I have created a tuning advice post on my blog based off of my (limited) experience, advice on this forum and from reading the source code: https://semisol.dev/blog/fdb-tuning/
Please share your thoughts, and experiences at scale that I could add.
I have created a tuning advice post on my blog based off of my (limited) experience, advice on this forum and from reading the source code: https://semisol.dev/blog/fdb-tuning/
Please share your thoughts, and experiences at scale that I could add.
Thank you for the information. I got some useful tips, but I was also left confused by a number of points because the recommendations didn’t always come with the reasoning behind it.
You are usually sharing TLog and SS on the same disk, making any impact worse. Non-local disks are still not recommended for larger clusters.
I cannot comment on writes, but I can push over 300MB/s reads on a cluster with 3 nodes, 4 SS/disk (2 disks), + 2 stateless + 1 TLog/disk
You should be easily able to achieve those writes with 3-5 nodes, and a dedicated TLog disk.
The reason to split is when you get after a certain point, you can’t keep a good chunk of the roles on a tight cluster of nodes, and it is more performant to split in that case.

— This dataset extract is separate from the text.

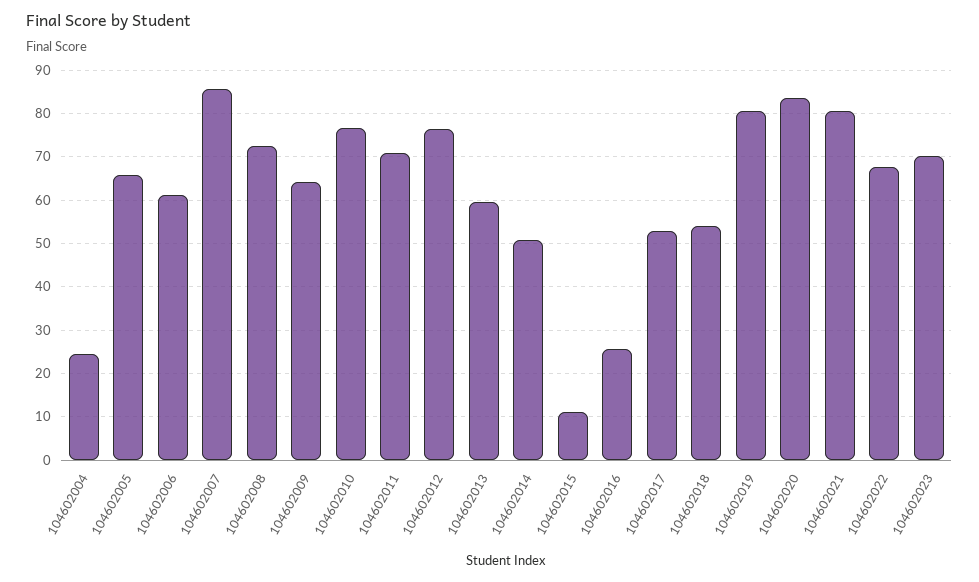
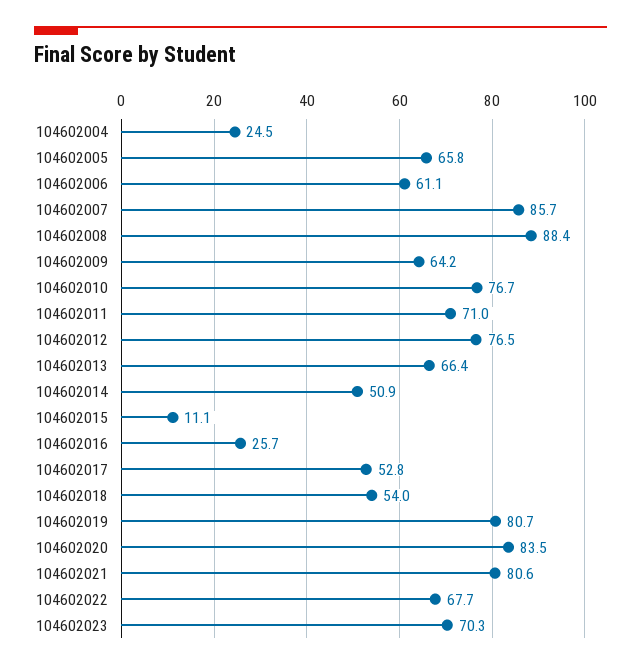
104602008: 72 -> 88.4
104602013: 60 -> 66.4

This is performance, cost, and reliability. You can compensate for the lack of RAID with a higher replication factor; this is also better as the probability of failures looks like single node single disk > single node all disks > multi node single disks
Many things like PSU/power failures, kernel state corruption, or hardware issues could mean your disk is dead or otherwise corrupted with junk.
Cost is obviously better as instead of doing double with RAID 1 (4 disks) you can do triple with no RAID for much cheaper (3 disks).
Performance is better as well, because if one disk experiences worse performance, it only impacts SSes on that disk instead of all SSes sharing a RAID.
TLogs cannot benefit from RAID 0, it is primarily sequential-write-only (not a lot) with fsyncs being the main bottleneck. They benefit from enterprise drives more which have good fsync performance due to PLP.
RAID 0 could even bottleneck it more, as the fsync time on a RAID 0 is the highest of both disks.
You need 1 core for a stateless process, it is the highest it can use. Do not count HT “cores”, though keep HT on as there is the kernel + some background processes.
Yes. This is influenced by:
You should not share TLog disks with SS unless you have a low writes-per-read ratio and you are in a small cluster. (This is why I do it)
FDB already batches I/O to some extent. It is best to tune the amount of SSes depending on your load.
If you experience a very high run loop utilization on your SSes, try seeing if you can get higher performance by adding another SS to a disk disk, if it overall can process more, good, if it can’t, that is the saturaiton point.
For many new enterprise NVMes with Redwood, 4 works pretty well.
Redwood as a storage engine is currently unmaintained but it is stable. It can achieve very high range clear throughput, and the highest read performance, along with being somewhat good at compressing common prefixes.
RocksDB, being an LSM-based design, is not as good at range reads. It mostly has benefits in terms of storage usage efficiency if you want to squeeze every last GB.